● PROBLEM REQUIREMENTS: Report only how many lines below include "localize".

● STUDY MATERIAL:

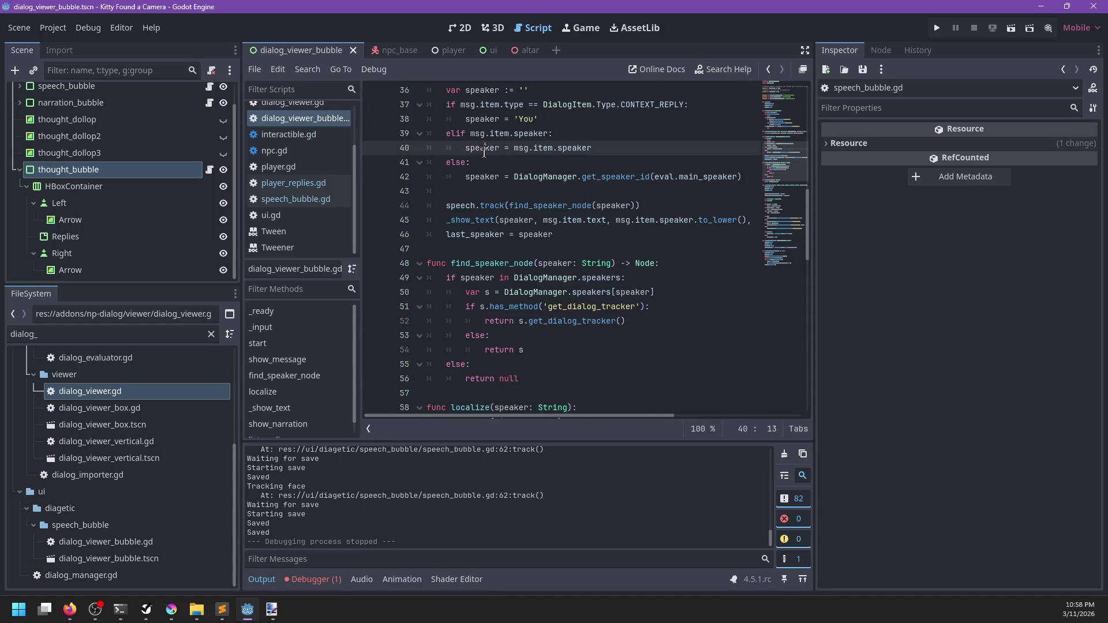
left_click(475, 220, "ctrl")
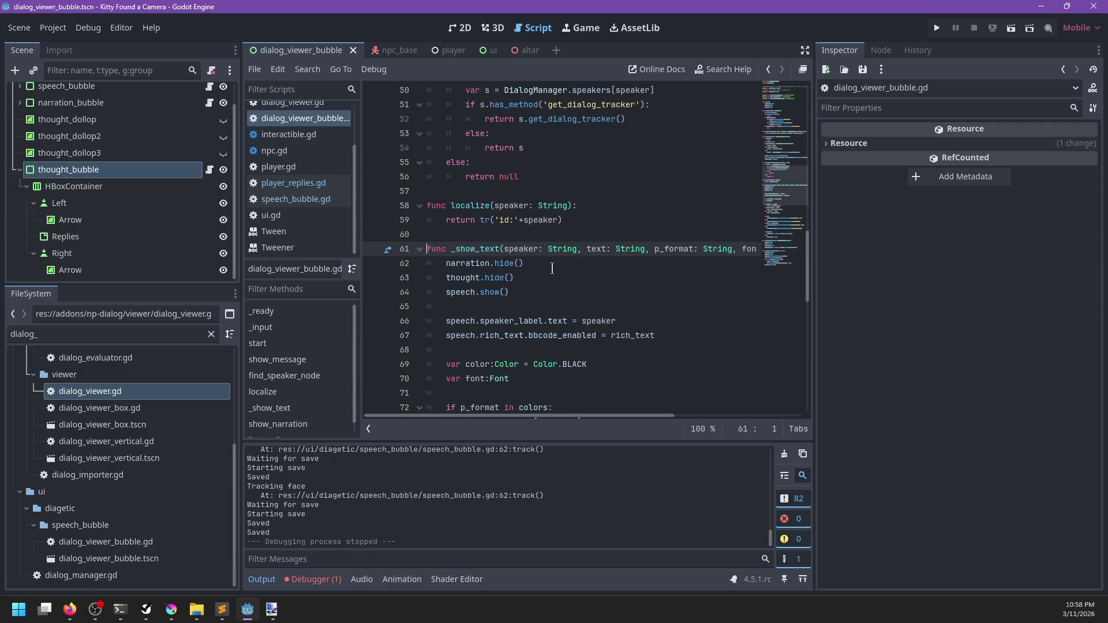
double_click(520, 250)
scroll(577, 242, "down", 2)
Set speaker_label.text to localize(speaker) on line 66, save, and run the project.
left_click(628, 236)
---
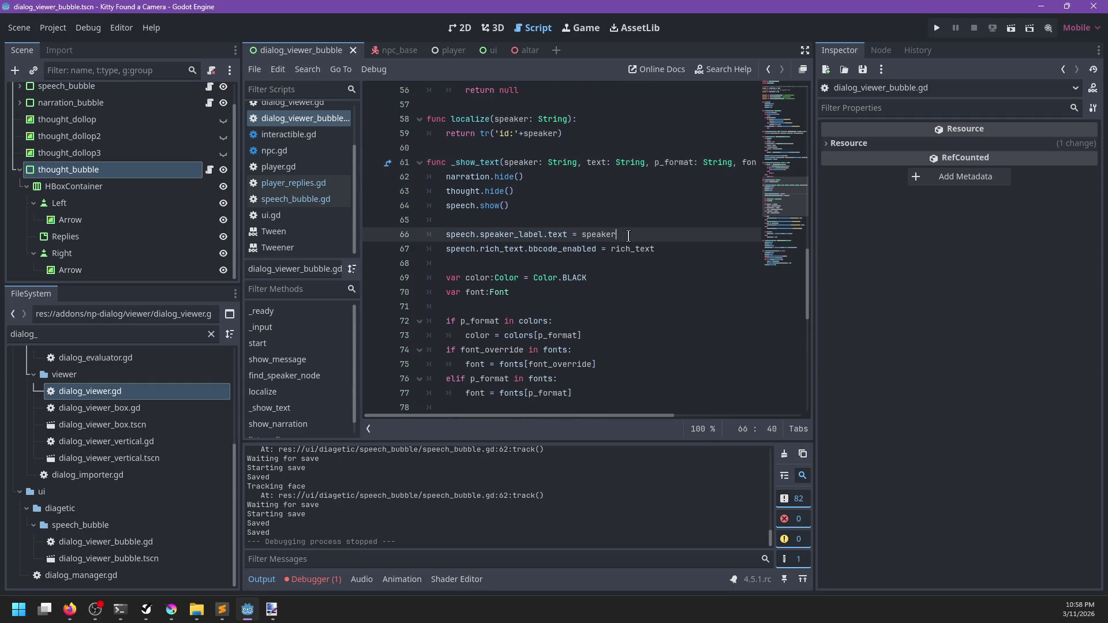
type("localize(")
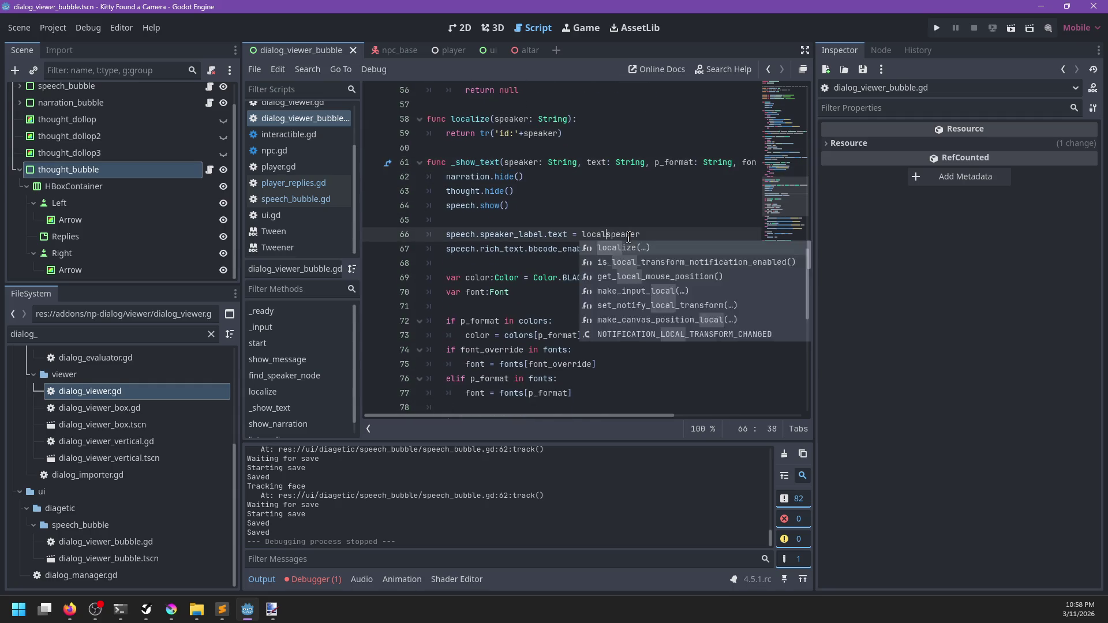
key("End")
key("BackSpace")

● ANSWER BELOW: 2